▶ Activities:
**a)** Decide whether each statement below agrees with the account of the night out, answering yes or no and quoting the words of the text that settle it: (i) The narrator paid for their own drinks before the others arrived. (ii) The narrator's seat in the garden was a sleeper. (iii) The guests were leaving two hours after the narrator managed to walk around again.
**b)** Rewrite the part of the night-out account between "I call that" and "few falling people.", inclusive, putting "plant pot" in place of "flower pot".

That was when the Drama Society, the first group of friends (and the same crowd from Wednesday) and my Meath friend arrived, all within ten minutes of each other. It was also when I lost control of when I was getting drinks (though I didn't have to pay for any myself previously.) The Meath Man covered the costs, and damn near did my liver in in the process. The result was that I struggled to stand up without leading against something and my face went numb.

I call that a success.

A group of us went back to my house afterwards, already heavily intoxicated. The Mammy and the Daddy had already set out drinks, which were hastily tucked in to by a number of the group. I avoided further alcohol at this point, and resolved to having what one of the girls calls a DMC with the Meath Man while he drank and smoked. I couldn't stand for most of it. I literally had to pick my moments wisely and appropriately, before collapsing back onto my seat (which was actually a sleeper in the garden).

I managed to walk around again after some time and a little encouragement, and two hours later the guests were leaving. Those two hours involved a number of broken glasses, lots of alcohol consumption, the breaking of a flower pot, a tour of the house (minus the bedrooms that aren't mine), more DMCs and a few falling people.

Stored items
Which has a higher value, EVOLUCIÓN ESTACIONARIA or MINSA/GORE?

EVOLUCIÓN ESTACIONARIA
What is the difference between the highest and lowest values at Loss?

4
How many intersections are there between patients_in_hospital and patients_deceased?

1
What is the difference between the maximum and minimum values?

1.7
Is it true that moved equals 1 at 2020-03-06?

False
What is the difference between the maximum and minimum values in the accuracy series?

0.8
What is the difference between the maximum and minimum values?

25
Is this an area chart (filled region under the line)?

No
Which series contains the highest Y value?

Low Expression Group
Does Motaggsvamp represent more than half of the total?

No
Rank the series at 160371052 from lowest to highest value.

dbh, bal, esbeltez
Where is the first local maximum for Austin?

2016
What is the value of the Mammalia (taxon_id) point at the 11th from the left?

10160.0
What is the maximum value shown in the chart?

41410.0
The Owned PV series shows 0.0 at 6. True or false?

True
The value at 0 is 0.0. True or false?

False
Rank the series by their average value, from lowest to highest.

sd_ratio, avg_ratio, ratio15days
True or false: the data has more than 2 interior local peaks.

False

▶ Task-by-task results:
**a)**
(i) No: "though I didn't have to pay for any myself previously"
(ii) Yes: "which was actually a sleeper in the garden"
(iii) Yes: "I managed to walk around again after some time and a little encouragement, and two hours later the guests were leaving"

**b)**
I call that a success.

A group of us went back to my house afterwards, already heavily intoxicated. The Mammy and the Daddy had already set out drinks, which were hastily tucked in to by a number of the group. I avoided further alcohol at this point, and resolved to having what one of the girls calls a DMC with the Meath Man while he drank and smoked. I couldn't stand for most of it. I literally had to pick my moments wisely and appropriately, before collapsing back onto my seat (which was actually a sleeper in the garden).

I managed to walk around again after some time and a little encouragement, and two hours later the guests were leaving. Those two hours involved a number of broken glasses, lots of alcohol consumption, the breaking of a plant pot, a tour of the house (minus the bedrooms that aren't mine), more DMCs and a few falling people.